Frequently asked questions
- What is a butterfly on ALC?
- A butterfly on ALC is the butterfly strategy applied to ALC (stock). The strategy is structurally neutral / pin (limited-risk, limited-reward): A long call butterfly buys one lower-strike call, sells two ATM calls, and buys one higher-strike call, paying a small net debit for a defined-risk position that maxes out if the underlying pins the middle strike at expiration. With ALC stock trading near $67.25, the strikes shown on this page are snapped to the nearest listed ALC chain strike and the premiums come straight from the end-of-day bid/ask midpoint.
- How are ALC butterfly max profit and max loss calculated?
- Max profit equals the wing width minus net debit times 100 (reached when the underlying pins the middle strike); max loss equals the net debit times 100. Two breakevens at lower-wing plus debit and upper-wing minus debit. For the ALC butterfly priced from the end-of-day chain at a 30-day expiry (ATM IV 26.80%), the computed maximum profit is $218.21 per contract and the computed maximum loss is -$22.50 per contract. Live intraday quotes will differ as the chain moves through the trading session.

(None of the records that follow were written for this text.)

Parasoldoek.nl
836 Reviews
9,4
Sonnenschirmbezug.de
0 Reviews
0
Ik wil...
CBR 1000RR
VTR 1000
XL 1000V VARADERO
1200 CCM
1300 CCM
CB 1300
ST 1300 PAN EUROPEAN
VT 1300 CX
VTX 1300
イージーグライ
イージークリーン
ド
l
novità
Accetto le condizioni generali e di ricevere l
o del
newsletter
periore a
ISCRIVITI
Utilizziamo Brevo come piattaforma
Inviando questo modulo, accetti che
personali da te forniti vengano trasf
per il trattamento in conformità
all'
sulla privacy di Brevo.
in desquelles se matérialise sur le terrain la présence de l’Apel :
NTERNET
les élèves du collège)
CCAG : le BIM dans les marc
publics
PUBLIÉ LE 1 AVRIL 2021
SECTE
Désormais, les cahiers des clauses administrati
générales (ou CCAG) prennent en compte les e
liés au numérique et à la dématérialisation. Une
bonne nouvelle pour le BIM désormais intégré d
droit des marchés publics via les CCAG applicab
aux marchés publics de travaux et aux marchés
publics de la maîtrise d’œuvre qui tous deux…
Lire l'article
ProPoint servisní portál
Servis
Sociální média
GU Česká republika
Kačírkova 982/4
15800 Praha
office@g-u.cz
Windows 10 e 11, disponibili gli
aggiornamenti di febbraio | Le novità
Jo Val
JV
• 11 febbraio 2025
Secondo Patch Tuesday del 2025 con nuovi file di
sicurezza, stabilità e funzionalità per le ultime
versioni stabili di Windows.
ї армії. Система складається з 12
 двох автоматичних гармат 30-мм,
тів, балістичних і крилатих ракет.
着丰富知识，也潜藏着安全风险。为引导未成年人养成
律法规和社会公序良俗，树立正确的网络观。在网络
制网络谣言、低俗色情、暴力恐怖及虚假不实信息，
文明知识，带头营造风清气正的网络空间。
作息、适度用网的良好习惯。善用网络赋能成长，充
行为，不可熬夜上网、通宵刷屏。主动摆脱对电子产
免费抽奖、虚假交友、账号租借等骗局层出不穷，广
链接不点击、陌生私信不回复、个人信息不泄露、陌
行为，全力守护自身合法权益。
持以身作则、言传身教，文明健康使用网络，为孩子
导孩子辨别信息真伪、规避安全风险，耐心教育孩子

- What is the breakeven for a ALC butterfly?
- The breakeven for the ALC butterfly priced on this page is roughly $65.16 and $69.90 at expiration, derived from end-of-day chain premiums. Breakeven is the underlying price at which the strategy's P&L crosses zero ignoring transaction costs and assignment risk. The current ALC market-implied 1-standard-deviation expected move is approximately 7.68%; if the move sits well outside the breakeven distance, the structure's risk-reward becomes correspondingly tighter.
- When should you consider a butterfly on ALC?
- Butterflies on ALC are pinning bets - traders use them when they expect ALC to settle near a specific level at expiration (often the prior close, a round number, or the max-pain strike) and want defined-risk exposure to that outcome.
- How does current ALC implied volatility affect this butterfly?
- ALC ATM IV is at 26.80% with IV rank near 17.47%, which is on the low end of its 1-year range. Premium-buying structures (long call, long put, debit spreads) are relatively cheap in this regime; premium-selling structures collect less credit per unit risk.